JOSH T. FRANCO: [Laughs.] Interdisciplinary—

PAUL RAMÍREZ JONAS: Yeah [laughs].

JOSH T. FRANCO: —room. Okay, we have a couple minutes left. What would you—so, you know, the Archives—we're doing these—lots of institutions are creating content right now—


JOSH T. FRANCO: —the difference for us is that we're always—our audience—we think of so much as a hundred years in the future audience. So, from that perspective, what would you—what's the important thing to let people know about being an artist at this time?

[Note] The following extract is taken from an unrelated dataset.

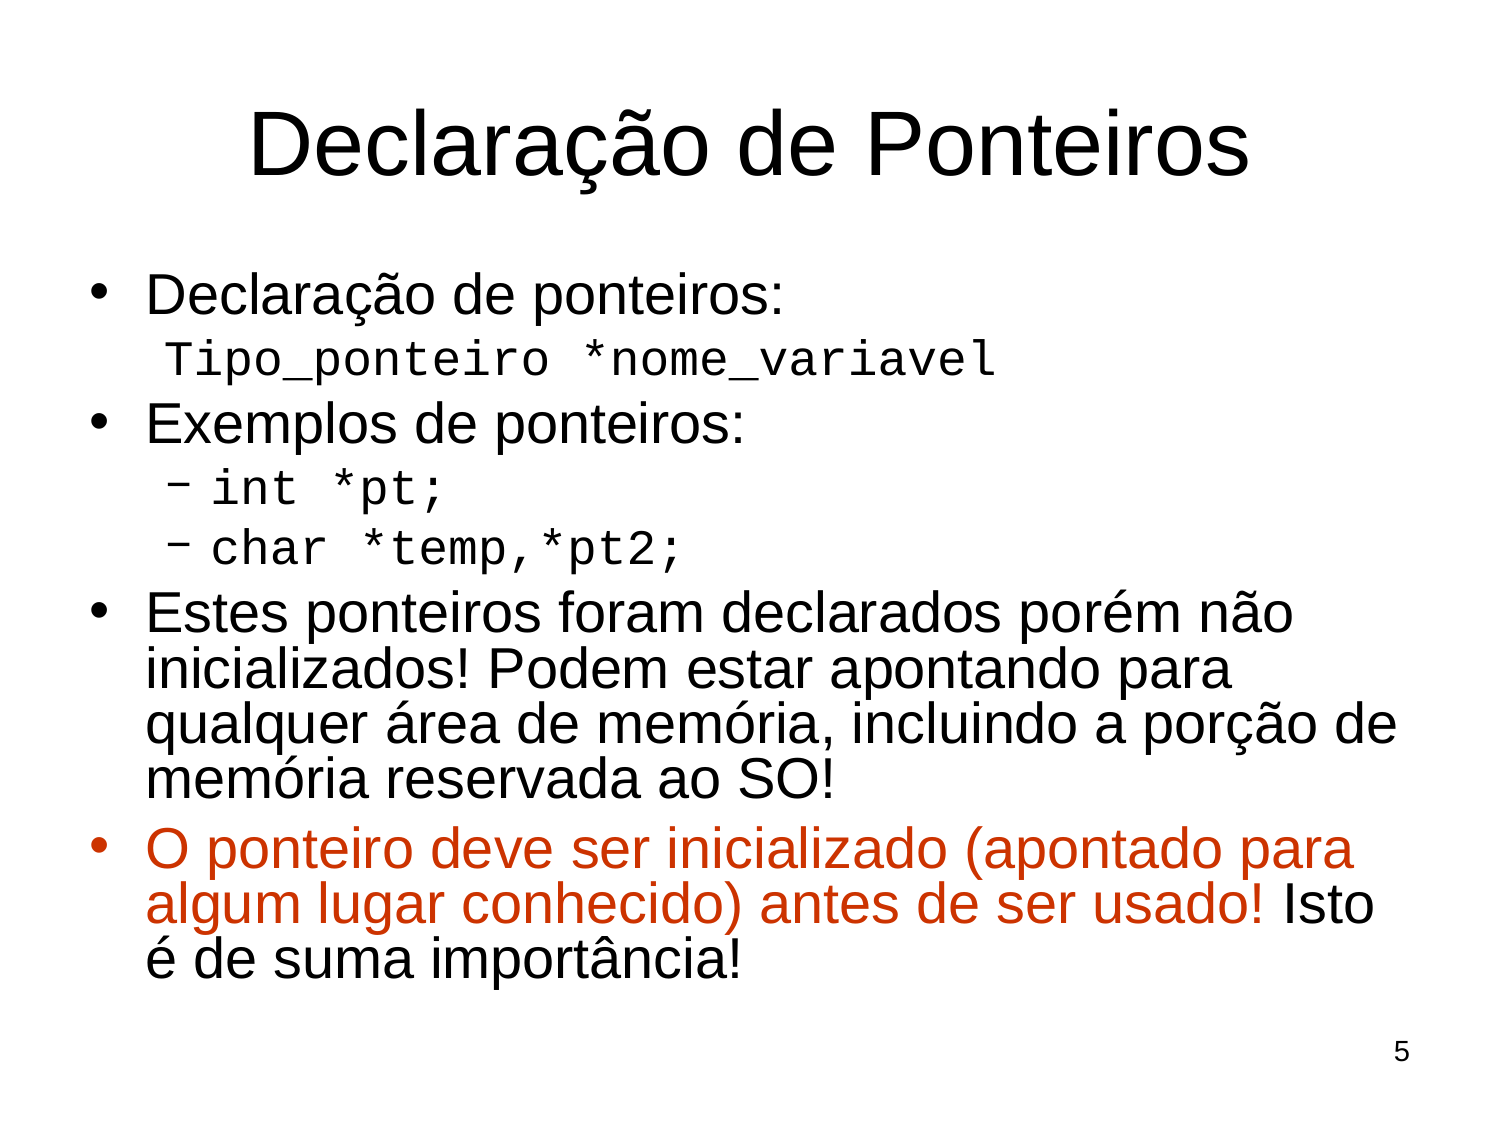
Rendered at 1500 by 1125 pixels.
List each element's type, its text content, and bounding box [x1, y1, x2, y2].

PAUL RAMÍREZ JONAS: Well, maybe the most interesting thing is something my friend Patrick told me at the very beginning of this when the museums were shutting down and the galleries are shutting down, and he's, like, isn't it amazing the whole art world can shut down, but we're still artists—

JOSH T. FRANCO: [Laughs.]

PAUL RAMÍREZ JONAS: —and it was such a simple thing, but it's, like, right. Your identity as artists is actually separate from these institutions that present art, and I think that's always the hopeful I always say that the great thing about being an artist is you can make art, and you're an artist, but if you're an actor and the theaters are closed [inaudible]—


JOSH T. FRANCO: You froze, too. Are we back?


JOSH T. FRANCO: That's—I mean, also this technology is the new thing in all of our lives—right—and the freezes.


JOSH T. FRANCO: But let's just consider that the closing line that you don't have to have the institution to be an artist.


[They laugh.]

JOSH T. FRANCO: Thank you, Paul.

PAUL RAMÍREZ JONAS: Thank you—oh, 20 minutes.